All my Latin American students and not a few radical friends strongly claim that what took place in Bolivia was a coup, focusing on the military role. I hesitate to concede the point, to begin with because the previous extra-constitutional manipulation by President Evo Morales, concerning the most important legal issue under presidential governments, that of term limits, very much prepared his own down-fall.
That choice in the face of the clear text of the Constitution he and his party helped to craft, in the face of a lost popular referendum, relied on a very dubious decision of the Supreme Tribunal of Justice previously established and packed by Morales himself. It should not be any more excused in the case of Morales than partially similar efforts of other Latin American presidents: Peron, Uribe, Fujimori, Menem, Chavez and Maduro. All of them sought to achieve third and fourth terms, implying the populist-personalist deformation of presidential government. Several also packed apex courts to enable their staying in power. Even the court packing scheme of Franklin Roosevelt, along with his running for four (!) terms should be strongly criticized. The 22nd Amendment supported by huge Article V. majorities in the U.S. Congress as well as the states was the culmination of that legitimate and much needed critique.
Nevertheless, the prehistory does not change the fact that there could have been a coup that removed President Morales. For example it was indeed a coup that removed Peron during his second term in office and after many of his own abuses of constitutional government. Thus, before deciding the question in the Bolivian case, we need to try to understand what a coup is, and how it is different from a revolution. Interestingly, the older positivist legal theory defining revolution as the replacement of a government according to a process outside the legal rules of change was not able to make the distinction. We can improve on such a definition by replacing government by regime, and stressing regime change as well as the rupture of political legitimacy in the case of revolutions, but not necessarily coups that could be reduced to mere governmental replacement. But even then, Pinochet’s coup in Chile would still amount to a revolution. Most Leftists would undoubtedly answer that claim by adding the idea of progress, based on their value scheme, as a necessary component of revolutions. Analytically however that move cannot be justified, even by the use of the term counter-revolution. As we in Hungary after 1956 were chagrined to learn, what was to us a revolution was a counter-revolution to the Communist faithful.
Even worse, almost all successful revolutions involve the violent taking of power by an armed elite, on behalf of a minority, the Bolshevik revolution being a case in point. There was also a coup by the new model army in the Puritan Revolution, and a Jacobin coup against a freely elected Convention in the French. Thus if my political side continues to insist on a coup in Bolivia, we may have to accept that the other side will see the same as a revolution.

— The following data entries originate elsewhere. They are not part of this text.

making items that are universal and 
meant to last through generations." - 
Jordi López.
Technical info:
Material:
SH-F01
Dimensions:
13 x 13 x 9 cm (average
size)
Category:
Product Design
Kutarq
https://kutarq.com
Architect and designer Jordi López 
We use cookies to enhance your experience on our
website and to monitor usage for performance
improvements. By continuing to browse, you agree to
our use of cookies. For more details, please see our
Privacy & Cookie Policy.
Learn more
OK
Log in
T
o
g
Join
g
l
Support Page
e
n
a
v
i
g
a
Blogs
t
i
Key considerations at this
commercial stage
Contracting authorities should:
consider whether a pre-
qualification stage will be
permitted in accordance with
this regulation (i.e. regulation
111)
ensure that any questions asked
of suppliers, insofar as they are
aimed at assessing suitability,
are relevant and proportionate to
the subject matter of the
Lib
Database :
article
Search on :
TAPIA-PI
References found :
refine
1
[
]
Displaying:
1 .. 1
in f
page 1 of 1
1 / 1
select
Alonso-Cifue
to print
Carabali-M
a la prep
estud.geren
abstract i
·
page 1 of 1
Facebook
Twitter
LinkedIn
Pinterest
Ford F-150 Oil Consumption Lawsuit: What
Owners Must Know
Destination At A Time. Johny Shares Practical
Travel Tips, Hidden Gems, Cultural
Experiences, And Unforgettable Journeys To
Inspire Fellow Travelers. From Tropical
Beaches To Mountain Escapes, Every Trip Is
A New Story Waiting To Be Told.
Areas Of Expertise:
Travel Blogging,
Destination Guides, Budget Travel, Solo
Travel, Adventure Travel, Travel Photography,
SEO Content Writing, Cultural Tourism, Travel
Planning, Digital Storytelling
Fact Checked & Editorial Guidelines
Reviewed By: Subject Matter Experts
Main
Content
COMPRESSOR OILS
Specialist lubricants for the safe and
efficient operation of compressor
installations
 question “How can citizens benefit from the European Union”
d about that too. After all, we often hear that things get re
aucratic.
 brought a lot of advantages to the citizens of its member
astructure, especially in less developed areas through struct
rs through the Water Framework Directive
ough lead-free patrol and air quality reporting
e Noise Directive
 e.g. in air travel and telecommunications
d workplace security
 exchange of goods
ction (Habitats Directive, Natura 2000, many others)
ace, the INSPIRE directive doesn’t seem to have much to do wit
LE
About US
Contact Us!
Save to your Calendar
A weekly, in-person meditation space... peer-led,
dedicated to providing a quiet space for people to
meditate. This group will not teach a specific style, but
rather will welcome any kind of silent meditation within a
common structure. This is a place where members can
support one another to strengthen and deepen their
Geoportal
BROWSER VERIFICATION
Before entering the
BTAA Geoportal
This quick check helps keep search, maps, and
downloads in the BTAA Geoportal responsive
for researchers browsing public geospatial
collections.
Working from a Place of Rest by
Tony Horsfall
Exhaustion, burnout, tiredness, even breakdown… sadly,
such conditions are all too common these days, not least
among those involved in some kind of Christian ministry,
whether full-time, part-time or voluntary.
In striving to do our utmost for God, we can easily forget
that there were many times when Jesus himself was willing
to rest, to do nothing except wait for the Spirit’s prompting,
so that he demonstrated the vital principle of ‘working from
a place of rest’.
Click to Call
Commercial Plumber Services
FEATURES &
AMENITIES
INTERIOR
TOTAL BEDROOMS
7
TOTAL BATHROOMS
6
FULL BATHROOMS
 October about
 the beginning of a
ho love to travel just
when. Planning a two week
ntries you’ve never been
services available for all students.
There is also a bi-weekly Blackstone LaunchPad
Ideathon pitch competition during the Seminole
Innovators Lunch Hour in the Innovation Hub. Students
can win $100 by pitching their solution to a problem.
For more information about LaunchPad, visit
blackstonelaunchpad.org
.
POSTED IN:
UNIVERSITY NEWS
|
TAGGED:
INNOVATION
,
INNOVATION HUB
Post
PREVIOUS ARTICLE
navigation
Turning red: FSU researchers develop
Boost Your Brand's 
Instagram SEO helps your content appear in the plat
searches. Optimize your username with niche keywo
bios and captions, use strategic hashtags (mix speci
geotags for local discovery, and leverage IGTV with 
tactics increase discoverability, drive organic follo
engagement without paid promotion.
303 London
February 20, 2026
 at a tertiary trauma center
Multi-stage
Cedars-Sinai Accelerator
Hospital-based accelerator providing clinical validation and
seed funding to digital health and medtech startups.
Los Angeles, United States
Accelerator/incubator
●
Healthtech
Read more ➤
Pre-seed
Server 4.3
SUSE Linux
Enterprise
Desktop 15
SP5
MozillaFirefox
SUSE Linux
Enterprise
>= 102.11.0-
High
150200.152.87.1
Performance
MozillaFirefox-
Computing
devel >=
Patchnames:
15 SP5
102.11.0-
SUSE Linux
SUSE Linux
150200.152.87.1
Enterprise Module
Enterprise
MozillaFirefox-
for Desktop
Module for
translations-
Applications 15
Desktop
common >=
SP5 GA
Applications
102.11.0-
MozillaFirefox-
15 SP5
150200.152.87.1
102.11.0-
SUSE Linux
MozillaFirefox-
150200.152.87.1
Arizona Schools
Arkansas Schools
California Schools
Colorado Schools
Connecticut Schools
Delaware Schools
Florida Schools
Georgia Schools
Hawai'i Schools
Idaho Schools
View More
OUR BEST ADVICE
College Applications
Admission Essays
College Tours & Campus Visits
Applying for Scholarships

After all not only legality was broken, but political legitimacy was shattered by Morales himself. There were furthermore huge anti-government masses assembled on the streets of many cities, and the duplication of sovereignty insisted on by no less a revolutionary than Leon Trotsky was realized at the latest when the police forces joined the demonstrations. Given the social stakes involved however, a right-wing revolution would be a disaster in Bolivia.
I continue to hope however that what occurred was not a revolution, and the brief events described as a coup represented only the unwillingness of the military to fight for a government that has lost its legitimacy. The hope can be disappointed, if the right wing supposedly interim government seeks to perpetuate itself, and either blocks the road to genuinely free elections, or deforms that process by repression, media manipulation or the ban on candidacies. If any of this happens, the dictatorial propensity of revolutions as well as coups would have been be realized.
But fortunately there is another method of radical change, namely negotiated transition, that has been practiced from Spain in the 1970s, Poland and Hungary in the late 1980s, and South Africa in the 1990s. (On this method see the forthcoming symposium on the Round Tables in Verfassungsblog edited by Kriszta Kovács). As Tunisia has shown, even after break in legality and legitimacy the negotiated model can be successfully followed, in effect domesticating the logic of revolution. There are signs that in Bolivia too, the new scenario of change can be followed after a crisis of legitimacy and an ambiguous break in legality. The fact that after initial boycotts of the legislature, the party of the ex-president, the MAS (Movement for Socialism) has agreed to and voted for an electoral scenario, without Morales as a candidate, indicates the positive direction the situation can evolve. But only the direction. Under the repressive measures of the military controlled by the interim government no free elections would be possible. The same is true if the social movements loyal more to Morales personally than to the MAS continue to put several cities under what amounts to a siege.
A negotiated transition is not a matter of a single agreement, but a process of many steps by which mutual trust initially broken can be re-established. This means not only that politicians inside and outside Bolivia should desist from inflammatory statements, including references to a coup or to a revolution, but also the threat to arrest and imprison former leaders as customary in revolutions. Under the circumstances, the need for international supervision of legality, fair elections and openness of the media will be mandatory. The political outcome is far from clear, but it should be the joint product of the main sections of Bolivian society, rather than an imposition of any section, ethnic or political. Paradoxically, it may take international influence if not intervention to restore the democratic constituent power of Bolivians.